Before June 30th take some time to look at both your expected taxable income (essentially your business’s assessable income, minus any allowable deductions) for the current financial year 2019-20; and your projected/expected taxable income for 2020-21.
If you are expecting to have a higher income this financial year, compared to your projections/expectations for the next financial year, you should talk to us to consider the following:
Prepaying some of your 2020-21 expenses (such as your rent, insurance or subscriptions to professional associations) in the 2019-20 financial year. Up to 12 months of the following year’s expenses can be deducted in this current tax year.
Taking advantage of the instant asset write-off, which enables you to immediately deduct assets you purchase for your business costing less than the associated threshold (whether the asset is purchased new or second-hand).

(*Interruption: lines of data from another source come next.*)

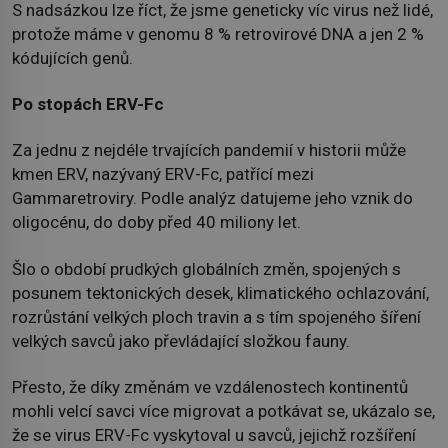
S nadsázkou lze říct, že jsme geneticky víc virus než lidé,
protože máme v genomu 8 % retrovirové DNA a jen 2 %
kódujících genů.
Po stopách ERV-Fc
Za jednu z nejdéle trvajících pandemií v historii může
kmen ERV, nazývaný ERV-Fc, patřící mezi
Gammaretroviry. Podle analýz datujeme jeho vznik do
oligocénu, do doby před 40 miliony let.
Šlo o období prudkých globálních změn, spojených s
posunem tektonických desek, klimatického ochlazování,
rozrůstání velkých ploch travin a s tím spojeného šíření
velkých savců jako převládající složkou fauny.
Přesto, že díky změnám ve vzdálenostech kontinentů
mohli velcí savci více migrovat a potkávat se, ukázalo se,
že se virus ERV-Fc vyskytoval u savců, jejichž rozšíření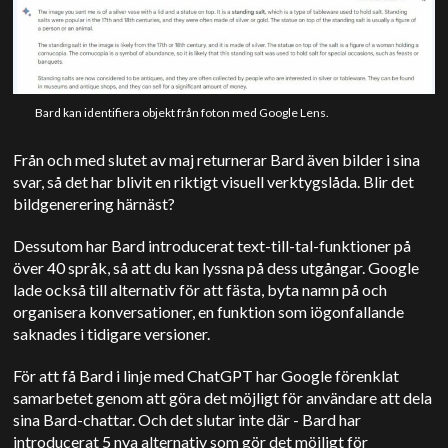
Bard kan identifiera objekt från foton med Google Lens.
Från och med slutet av maj returnerar Bard även bilder i sina
svar, så det har blivit en riktigt visuell verktygslåda. Blir det
bildgenerering härnäst?
Dessutom har Bard introducerat text-till-tal-funktioner på
över 40 språk, så att du kan lyssna på dess utgångar. Google
lade också till alternativ för att fästa, byta namn på och
organisera konversationer, en funktion som iögonfallande
saknades i tidigare versioner.
För att få Bard i linje med ChatGPT har Google förenklat
samarbetet genom att göra det möjligt för användare att dela
sina Bard-chattar. Och det slutar inte där - Bard har
introducerat 5 nya alternativ som gör det möjligt för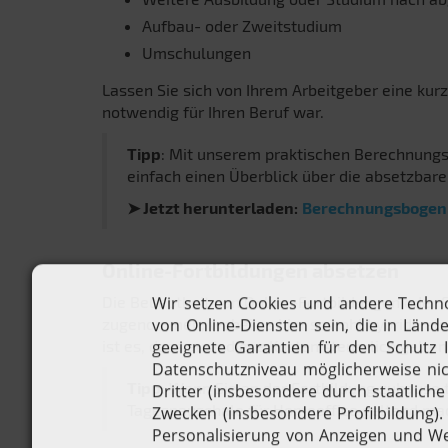
Aufbau- oder Zweitstudium
Umschulungen
Lassen Sie sich von Ihrem Arbeitgeber eine kurz
notwendig für Ihren Beruf war.
Tipp
: Mit unserem praktischen Berechnungs
einfach einen Überblick über die absetzbar
➤ Jetzt herunterladen:
Berechnungsbogen |
Online-Fortbildungen absetzen
Die Beliebtheit von Online-Fortbildungen oder F
zugenommen, wobei es hier sowohl hybride als 
ist es, dass auch diese Kosten steuerlich gel
Tipp:
Wenn Sie an der Fortbildung zuhause t
Tagespauschale für Homeoffice geltend ma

Thresholds have changed over the past few years, and will reduce to $1000 from 1 July 2020, so check the ATO website for full details or give us a call.
Other options may be reviewing and postponing some of your invoicing for the current tax year, if appropriate.
However, if you are expecting to have a higher income next financial year (2020-21), you can talk with your us to consider:
If it’s appropriate to do so, bring forward any invoicing into the current financial year for scheduled work that will be carried out in the next financial year.
Paying your expenses as they are due is another tax strategy, rather than pre-paying them in advance this tax year.
Note: Avoid spending on business assets for the sake of claiming tax deductions, In most cases, you’ll find yourself paying $1 to save 30 cents* in tax (*based on the most common business tax rate).
You could also take advantage of the government’s instant asset write-off which affects those with an annual turnover of less than $500 million.
However, as part of your tax planning you should compare which is better: instant asset write-off vs depreciation.
For example, as businesses grow and make more income, there may be a greater benefit in not using the instant asset write-off, as you may lose out on on-going deductions and depreciation.
If your business carries stock, do your stock take as at 30 June 2019. NB: If your estimated closing stock (and opening stock) is less than $5,000 you do not have to do a stock take.
If you have been affected COVID-19, the ATO can help by:
giving you extra time to pay your debt or lodge tax forms such as activity statements
fast tracking any refunds owed
setting up a payment plan tailored to your individual circumstances including interest-free period
remitting penalties or interest charged during the time you have been affected.